Tell us about yourself.
My name is Mike Burnette, and I am the director of communications for Housing Opportunities Made Equal of Virginia (HOME). Fifteen years ago this month, I came to HOME from the advertising and printing worlds. I gained my nonprofit and housing experience while volunteering for eight years on the board and PR committee of Richmond Metropolitan Habitat for Humanity. When I saw the posting for this new position at HOME, I knew it was the perfect combination of my housing passion and my job experience. Fifteen years later, I am still very committed to the work we do.
What is the focus of your work?
The focus of my work is to communicate HOME’s mission of ensuring equal access to housing to all people. We do this in many ways. We help first-time home seekers in central Virginia buy their first home with down payment assistance; we counsel families across the state to help them avoid foreclosure; we work with Richmond metro landlords to help voucher holders move to neighborhoods of higher opportunity and lower poverty; and we address both glaring and systemic cases of housing discrimination across the state with investigations, research, and policy work at both the local and statewide levels. My job is to communicate all of what we do to varying audiences using the media, social media, email, web, and direct community interaction to educate and inform on many housing issues.
What do you find most rewarding about your work?

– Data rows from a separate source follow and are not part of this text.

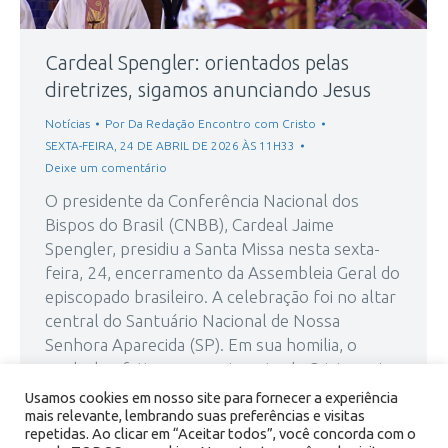
Cardeal Spengler: orientados pelas
diretrizes, sigamos anunciando Jesus
Notícias
Por
Da Redação Encontro com Cristo
SEXTA-FEIRA, 24 DE ABRIL DE 2026 ÀS 11H33
Deixe um comentário
O presidente da Conferência Nacional dos
Bispos do Brasil (CNBB), Cardeal Jaime
Spengler, presidiu a Santa Missa nesta sexta-
feira, 24, encerramento da Assembleia Geral do
episcopado brasileiro. A celebração foi no altar
central do Santuário Nacional de Nossa
Senhora Aparecida (SP). Em sua homilia, o
cardeal enfatizou o seguimento de Cristo, cujo
Corpo é oferecido…
Usamos cookies em nosso site para fornecer a experiência
mais relevante, lembrando suas preferências e visitas
repetidas. Ao clicar em “Aceitar todos”, você concorda com o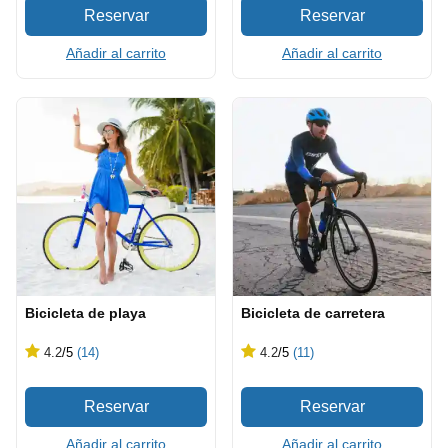
Añadir al carrito
Añadir al carrito
Bicicleta de playa
Bicicleta de carretera
4.2
/5
(14)
4.2
/5
(11)
Añadir al carrito
Añadir al carrito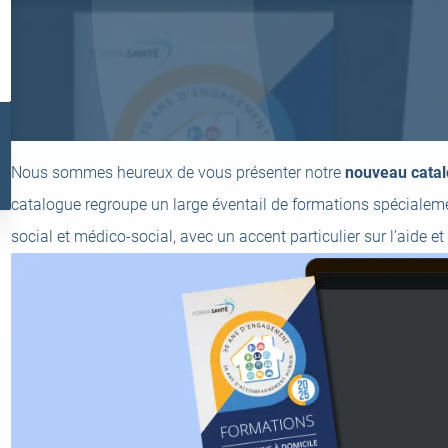
l
ir
Nous sommes heureux de vous présenter notre
nouveau catal
catalogue regroupe un large éventail de formations spécialeme
el
t)
social et médico-social, avec un accent particulier sur l’aide et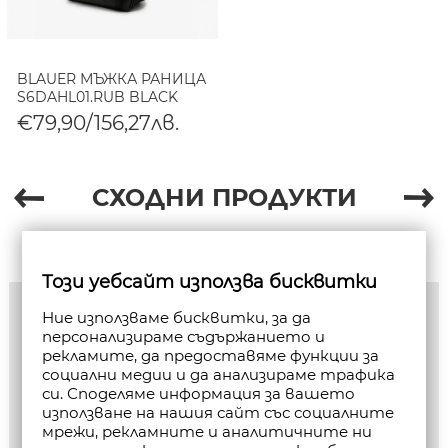
BLAUER МЪЖКА РАНИЦА
S6DAHL01.RUB BLACK
€79,90/156,27лв.
СХОДНИ ПРОДУКТИ
Този уебсайт използва бисквитки
Ние използваме бисквитки, за да
персонализираме съдържанието и
рекламите, да предоставяме функции за
социални медии и да анализираме трафика
си. Споделяме информация за вашето
използване на нашия сайт със социалните
мрежи, рекламните и аналитичните ни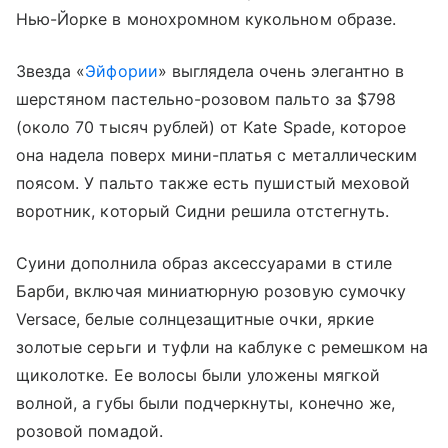
Нью-Йорке в монохромном кукольном образе.
Звезда «
Эйфории
» выглядела очень элегантно в
шерстяном пастельно-розовом пальто за $798
(около 70 тысяч рублей) от Kate Spade, которое
она надела поверх мини-платья с металлическим
поясом. У пальто также есть пушистый меховой
воротник, который Сидни решила отстегнуть.
Суини дополнила образ аксессуарами в стиле
Барби, включая миниатюрную розовую сумочку
Versace, белые солнцезащитные очки, яркие
золотые серьги и туфли на каблуке с ремешком на
щиколотке. Ее волосы были уложены мягкой
волной, а губы были подчеркнуты, конечно же,
розовой помадой.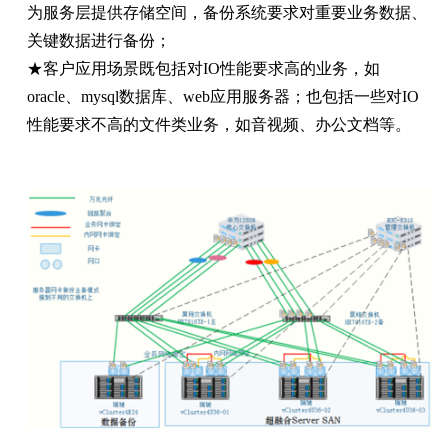
为服务层提供存储空间，备份系统要求对重要业务数据、
关键数据进行备份；
★客户应用场景既包括对IO性能要求高的业务，如
oracle、mysql数据库、web应用服务器；也包括一些对IO
性能要求不高的文件类业务，如音视频、办公文档等。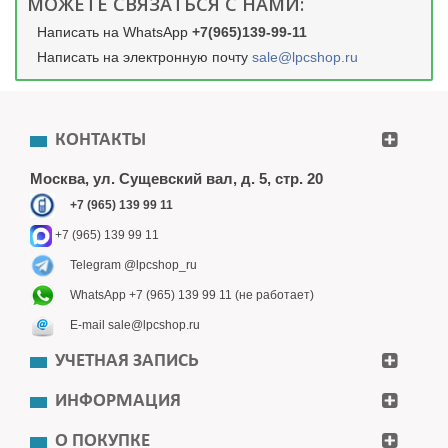
МОЖЕТЕ СВЯЗАТЬСЯ С НАМИ:
Написать на WhatsApp
+7(965)139-99-11
Написать на электронную почту
sale@lpcshop.ru
КОНТАКТЫ
Москва, ул. Сущевский вал, д. 5, стр. 20
+7 (965) 139 99 11
+7 (965) 139 99 11
Telegram @lpcshop_ru
WhatsApp +7 (965) 139 99 11 (не работает)
E-mail sale@lpcshop.ru
УЧЕТНАЯ ЗАПИСЬ
ИНФОРМАЦИЯ
О ПОКУПКЕ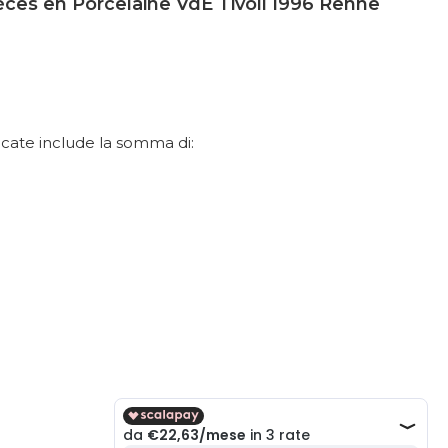
èces en Porcelaine VdE Tivoli 1996 Renne
dicate include la somma di:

The most rewarding part of what I do is knowing that I have had a hand in changing lives. It sounds cliché, but where you live impacts nearly every facet of your life including where you work, where you shop for groceries, and where your children go to school. Simply being closer to your job, or having your children enrolled in a good school can make all the difference in your quality of life. My reward is simply knowing that we have created better lives by creating equal opportunities.
What are some major challenges you have faced and how you handled them?
You cannot change mindsets of discrimination instantly and often times progress is very slow. It takes time and it takes money to change old laws, create new laws, uncover endless instances of housing discrimination, and use the courts and administrative complaint processes to make change.
What’s one misconception the public has about HOME?
A lot of people think of us as a governmental organization. We are a nonprofit and, therefore, we do not have enforcement power when it comes to violators of fair housing law. We use the state and federal complaint processes and other times we use the courts to enforce the law. In addition, we are just like any other nonprofit, who rely heavily on fundraising for support.
Do you have any interesting initiatives or programs on the horizon?
We are consistently working hard at the state level to add sexual orientation and gender identity to the eight other protected classes in Virginia Fair Housing Law. We are also working to ensure those that have a non-violent criminal history past can secure housing just like any other person and not be blocked access to the basic human need of shelter.
Is HOME involved in any exciting collaborations or partnerships?
This April, HOME partners with the Black History Museum and Cultural Center of Virginia to debut its latest exhibit featuring HOME’s famous case 20 years ago that changed the way homeowner’s insurance is bought and sold in this country. It will be on display April through June.
How are you leveraging ConnectVA/The Community Foundation to achieve your mission?
ConnectVA is always a resource for understanding the beat of the nonprofit community. Understanding other nonprofits and their needs and their missions help make HOME a better organization, a better referral source, and a better partner. In addition, ConnectVA has always been a consistent go-to source for our employment needs. Our ongoing partnership with The Community Foundation has helped create so many different avenues for success. In the foreclosure crisis, The Community Foundation was there side-by-side with us for many years to fund a very critical time in our nation’s housing struggle. As the recovery has turned, our partnership is now back to creating new homeowners especially in the Hispanic community and those with Limited-English proficiency. We also have relied on The Community Foundation to keep our employees well-trained and our organization running with a strong strategic direction.
Anything else you would like to share?
In the nonprofit communications world, I feel your heart should be there to help others shine. Whether it is our policy and research staff, our counselors, or our CEO, my job is to showcase them and their work in the community and not to be the face for these talented professionals.